Par son auto-définition en tant que magazine scientifique qui présente des faits sur le monde, il devrait y avoir une grande responsabilisation éthique de la part de National Geographic quant au contenu qu’elle commande et diffuse. Or, l’organisation est consciente que les images prises au centre de traitement d’Ebola de Hasting peuvent donner une impression erronée de la situation dans le pays, et dès lors, désinformer les lecteur·trice·s du magazine. Aussi, dans cette dynamique de responsabilisation par rapport aux informations données au public, le magazine devrait privilégier des titres qui sont aussi proches de la réalité que possible, plutôt que de privilégier ceux qui vont attirer le plus les regards par leur effet accrocheur.

Nous l'espérons, ce texte souligne l’importance de rester vigilant·e·s face aux images que l’on consomme, d’autant plus lorsqu’elles sont présentées comme nous informant objectivement d’un état de fait, alors qu’elles représentent la réalité de manière partielle. Face à elles, prenons l’habitude de nous questionner par rapport à ce qu’elles suscitent en nous, les messages qu’elles véhiculent, ce qu’elles reproduisent et ce qu’elles pourraient omettre, ainsi que la relation qui existe entre la ou les personnes y figurant, le ou la photographe, et nous-mêmes. 


[1] Weintraub, K. (2015). Photographer Returns From Sierra Leone With Searing Images, Memories. 

[2] Colton, J. (2014). Pete Muller: Chasing Ebola. Le titre de l’article mérite d’être souligné.

[3] Lister, M. & Wells, L. Seeing beyond belief: Cultural studies as an approach to analysing the visual. in T. van Leeuwen & C. Jewitt. (2001).
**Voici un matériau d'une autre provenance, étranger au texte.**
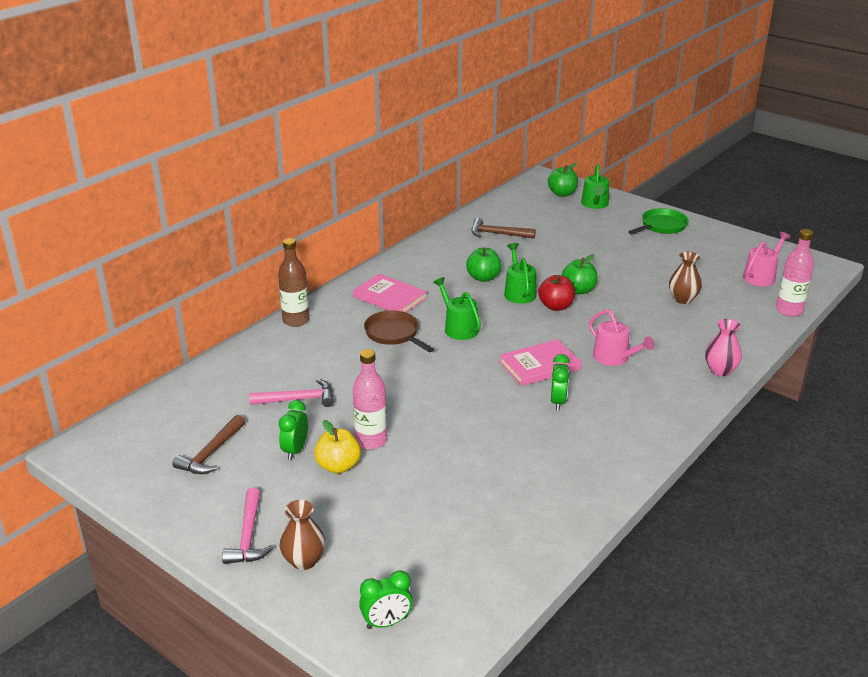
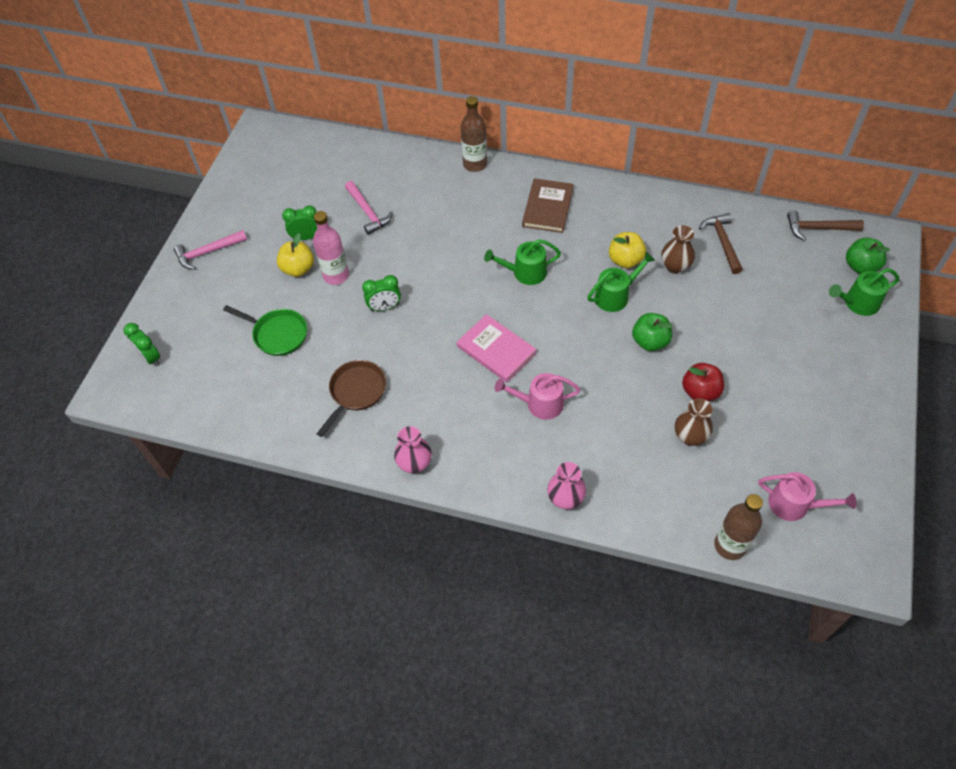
camera: 70 degrees right, 25 degrees up
brown hammer [172,415,245,474] -> brown hammer moved to [787,210,864,240]
brown vase [279,500,325,570] -> brown vase moved to [661,225,695,274]
pink book [353,274,427,313] -> brown book [522,178,574,233]
brown pan [364,310,434,352] -> brown pan moved to [317,360,386,437]
green watering can [433,277,481,340] -> green watering can turned 135 degrees counterclockwise [484,239,561,285]
green apple [466,247,502,282] -> yellow apple [609,232,646,268]
red apple [538,275,575,311] -> red apple moved to [682,363,724,401]
green clock [551,354,570,411] -> green clock moved to [362,275,401,311]
pink watering can [589,309,655,366] -> pink watering can turned 60 degrees clockwise [495,373,580,420]
green pan [628,208,689,234] -> green pan moved to [223,305,307,356]
pink bottle [776,229,814,317] -> brown bottle [714,494,763,560]
none -> pink vase [394,426,432,473]

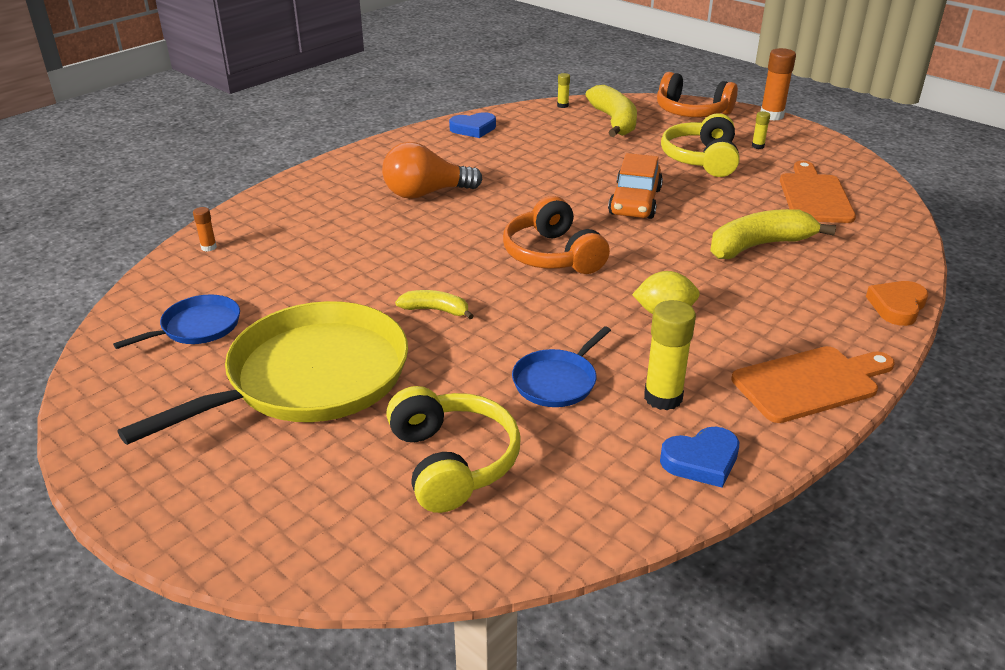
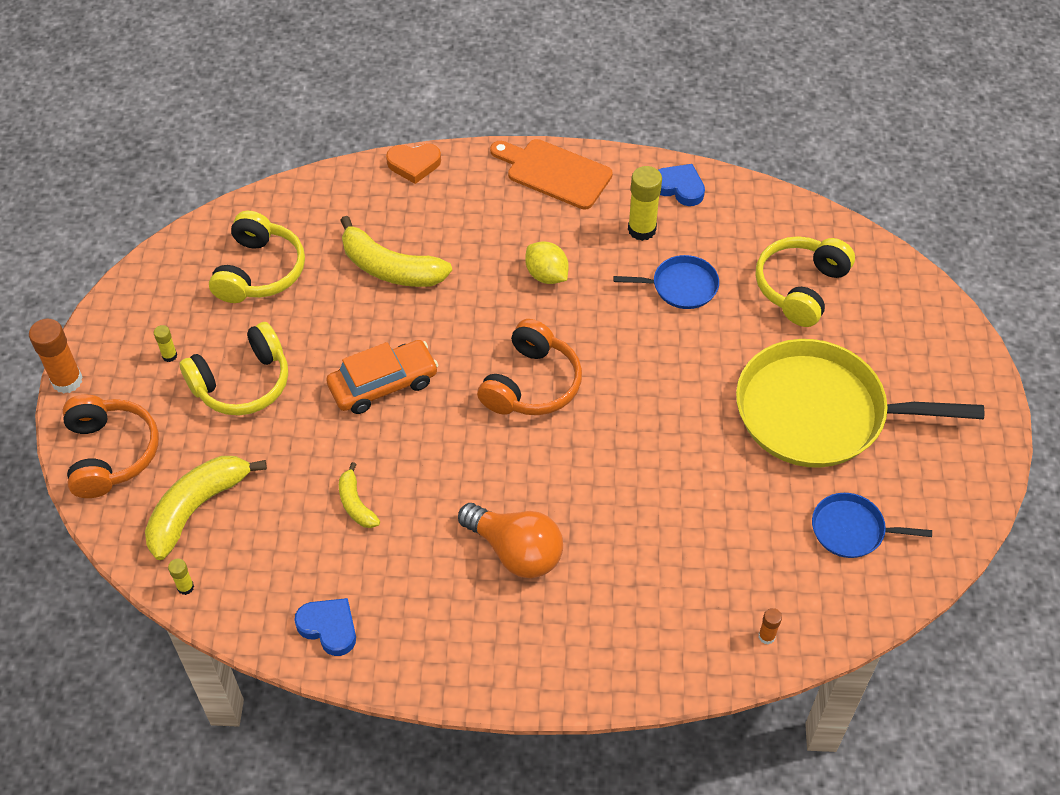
camera: 130 degrees left, 20 degrees up
yellow banana [395,290,474,319] -> yellow banana moved to [339,462,380,528]
orange cutting board [780,161,856,223] -> yellow headphones [209,211,305,303]

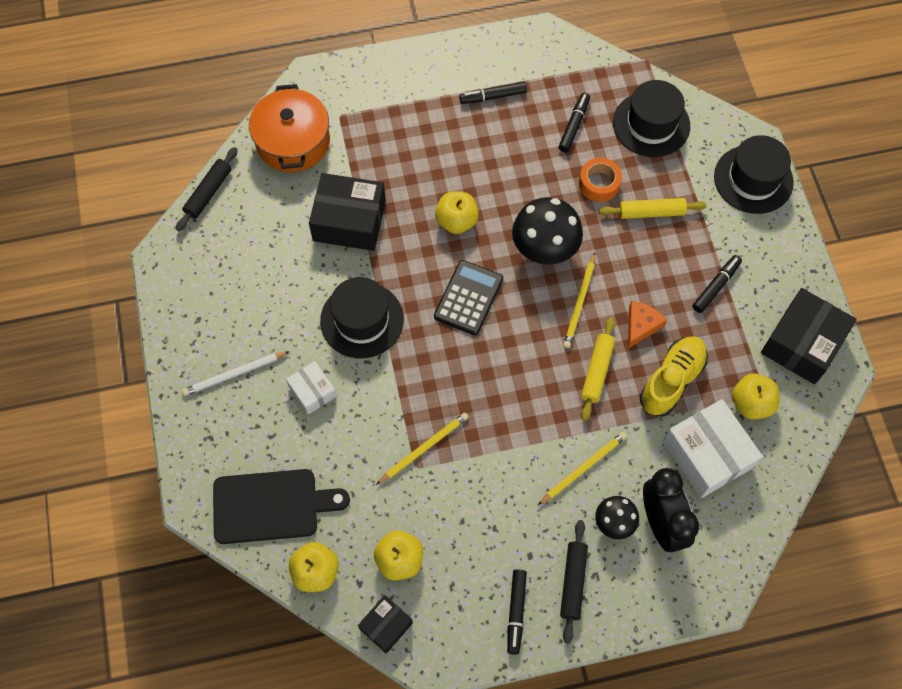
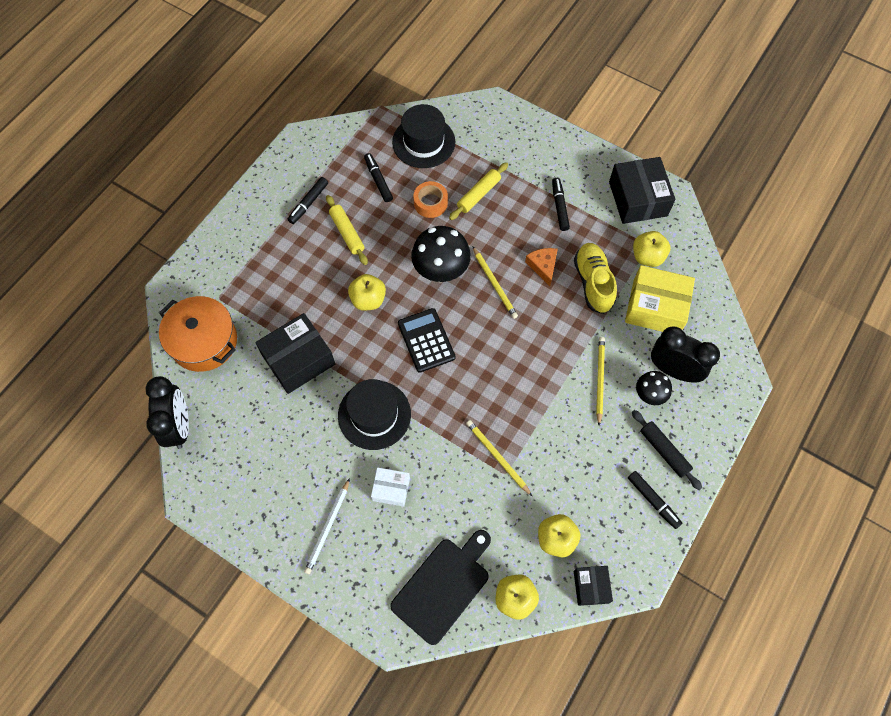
camera: 45 degrees left, 0 degrees up
black rolling pin [176,147,238,231] -> black clock [145,376,189,449]
yellow pencil [376,413,469,485] -> yellow pencil turned 45 degrees counterclockwise [466,420,532,496]
yellow rolling pin [581,317,615,421] -> yellow rolling pin moved to [326,195,368,265]
white box [663,399,763,498] -> yellow box [625,265,695,332]
black hat [714,135,794,214] -> none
Handbook of visual analysis. Thousand Oaks, CA: Sage.

[4] Adichie, C. (2009). The danger of a single story [Video]. 

[5] Keefe, A. (2015). Pictures We Love: Facing a Ruthless Virus. National Geographic. 

[6] Nowhitesaviors (2018). The white saviour industrial complex is predicated on the idea that ‘white is right’ and that good intentions are good enough. The idea that being white and from a western country automatically means you can solve complex problems in other countries such as the refugee crisis [Tweet]. 

[7] Quammen, D. (2015). Seeking the Source of Ebola. 

[8] Mambu, D. (2018). Peau noire, médias blancs : stigmatisation des Noirs et de l'Afrique dans la presse belge et française. Iggybook, p.18.

[9] BMJ (2020). Community Engagement in Outbreak Response : Lessons from the 2014-2016 Ebola Outbreak in Sierra Leone.